### To do
Edit the text in the listing below so that every occurrence of "Jorge Enrique González" becomes "J. E. González", and leave everything else as it is.

Transcribed page contents
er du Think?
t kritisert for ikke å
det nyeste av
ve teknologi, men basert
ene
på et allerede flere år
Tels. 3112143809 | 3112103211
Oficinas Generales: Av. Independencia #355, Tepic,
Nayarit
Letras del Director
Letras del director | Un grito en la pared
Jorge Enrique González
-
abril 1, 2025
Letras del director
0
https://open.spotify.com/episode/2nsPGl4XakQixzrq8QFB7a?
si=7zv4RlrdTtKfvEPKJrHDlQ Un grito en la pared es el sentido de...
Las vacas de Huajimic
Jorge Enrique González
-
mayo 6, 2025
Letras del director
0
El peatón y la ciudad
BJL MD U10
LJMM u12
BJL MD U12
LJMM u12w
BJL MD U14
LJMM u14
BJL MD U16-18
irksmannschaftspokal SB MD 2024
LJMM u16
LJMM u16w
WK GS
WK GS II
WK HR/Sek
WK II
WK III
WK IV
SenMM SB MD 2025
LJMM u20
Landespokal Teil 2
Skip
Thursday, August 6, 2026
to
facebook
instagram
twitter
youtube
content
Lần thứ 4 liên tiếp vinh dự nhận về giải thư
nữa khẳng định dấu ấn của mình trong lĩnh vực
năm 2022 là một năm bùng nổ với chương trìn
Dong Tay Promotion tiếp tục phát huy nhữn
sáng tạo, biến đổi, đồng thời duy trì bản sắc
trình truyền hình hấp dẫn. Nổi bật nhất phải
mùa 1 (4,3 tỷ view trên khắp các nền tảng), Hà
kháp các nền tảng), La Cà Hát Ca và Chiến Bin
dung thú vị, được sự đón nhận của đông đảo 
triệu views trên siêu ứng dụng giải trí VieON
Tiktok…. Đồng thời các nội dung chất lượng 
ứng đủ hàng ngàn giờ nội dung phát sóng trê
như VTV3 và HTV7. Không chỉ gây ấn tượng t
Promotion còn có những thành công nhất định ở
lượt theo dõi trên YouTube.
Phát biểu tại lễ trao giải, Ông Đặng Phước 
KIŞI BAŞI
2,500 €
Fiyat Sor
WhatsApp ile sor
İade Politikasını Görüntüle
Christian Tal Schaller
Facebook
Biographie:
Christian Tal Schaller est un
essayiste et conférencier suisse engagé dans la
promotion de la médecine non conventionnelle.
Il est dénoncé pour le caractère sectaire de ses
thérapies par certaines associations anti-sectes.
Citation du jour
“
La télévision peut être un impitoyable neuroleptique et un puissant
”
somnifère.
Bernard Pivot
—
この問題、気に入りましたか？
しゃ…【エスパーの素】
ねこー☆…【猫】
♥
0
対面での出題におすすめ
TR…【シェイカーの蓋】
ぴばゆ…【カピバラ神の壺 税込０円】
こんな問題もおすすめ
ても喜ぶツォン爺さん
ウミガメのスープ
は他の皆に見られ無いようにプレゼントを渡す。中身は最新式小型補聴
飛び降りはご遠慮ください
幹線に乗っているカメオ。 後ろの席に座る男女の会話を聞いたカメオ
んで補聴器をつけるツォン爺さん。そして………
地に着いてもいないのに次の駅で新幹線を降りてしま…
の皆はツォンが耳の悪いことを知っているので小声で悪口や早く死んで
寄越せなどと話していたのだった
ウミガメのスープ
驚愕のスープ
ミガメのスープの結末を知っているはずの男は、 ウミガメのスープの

### Solution below
er du Think?
t kritisert for ikke å
det nyeste av
ve teknologi, men basert
ene
på et allerede flere år
Tels. 3112143809 | 3112103211
Oficinas Generales: Av. Independencia #355, Tepic,
Nayarit
Letras del Director
Letras del director | Un grito en la pared
J. E. González
-
abril 1, 2025
Letras del director
0
https://open.spotify.com/episode/2nsPGl4XakQixzrq8QFB7a?
si=7zv4RlrdTtKfvEPKJrHDlQ Un grito en la pared es el sentido de...
Las vacas de Huajimic
J. E. González
-
mayo 6, 2025
Letras del director
0
El peatón y la ciudad
BJL MD U10
LJMM u12
BJL MD U12
LJMM u12w
BJL MD U14
LJMM u14
BJL MD U16-18
irksmannschaftspokal SB MD 2024
LJMM u16
LJMM u16w
WK GS
WK GS II
WK HR/Sek
WK II
WK III
WK IV
SenMM SB MD 2025
LJMM u20
Landespokal Teil 2
Skip
Thursday, August 6, 2026
to
facebook
instagram
twitter
youtube
content
Lần thứ 4 liên tiếp vinh dự nhận về giải thư
nữa khẳng định dấu ấn của mình trong lĩnh vực
năm 2022 là một năm bùng nổ với chương trìn
Dong Tay Promotion tiếp tục phát huy nhữn
sáng tạo, biến đổi, đồng thời duy trì bản sắc
trình truyền hình hấp dẫn. Nổi bật nhất phải
mùa 1 (4,3 tỷ view trên khắp các nền tảng), Hà
kháp các nền tảng), La Cà Hát Ca và Chiến Bin
dung thú vị, được sự đón nhận của đông đảo 
triệu views trên siêu ứng dụng giải trí VieON
Tiktok…. Đồng thời các nội dung chất lượng 
ứng đủ hàng ngàn giờ nội dung phát sóng trê
như VTV3 và HTV7. Không chỉ gây ấn tượng t
Promotion còn có những thành công nhất định ở
lượt theo dõi trên YouTube.
Phát biểu tại lễ trao giải, Ông Đặng Phước 
KIŞI BAŞI
2,500 €
Fiyat Sor
WhatsApp ile sor
İade Politikasını Görüntüle
Christian Tal Schaller
Facebook
Biographie:
Christian Tal Schaller est un
essayiste et conférencier suisse engagé dans la
promotion de la médecine non conventionnelle.
Il est dénoncé pour le caractère sectaire de ses
thérapies par certaines associations anti-sectes.
Citation du jour
“
La télévision peut être un impitoyable neuroleptique et un puissant
”
somnifère.
Bernard Pivot
—
この問題、気に入りましたか？
しゃ…【エスパーの素】
ねこー☆…【猫】
♥
0
対面での出題におすすめ
TR…【シェイカーの蓋】
ぴばゆ…【カピバラ神の壺 税込０円】
こんな問題もおすすめ
ても喜ぶツォン爺さん
ウミガメのスープ
は他の皆に見られ無いようにプレゼントを渡す。中身は最新式小型補聴
飛び降りはご遠慮ください
幹線に乗っているカメオ。 後ろの席に座る男女の会話を聞いたカメオ
んで補聴器をつけるツォン爺さん。そして………
地に着いてもいないのに次の駅で新幹線を降りてしま…
の皆はツォンが耳の悪いことを知っているので小声で悪口や早く死んで
寄越せなどと話していたのだった
ウミガメのスープ
驚愕のスープ
ミガメのスープの結末を知っているはずの男は、 ウミガメのスープの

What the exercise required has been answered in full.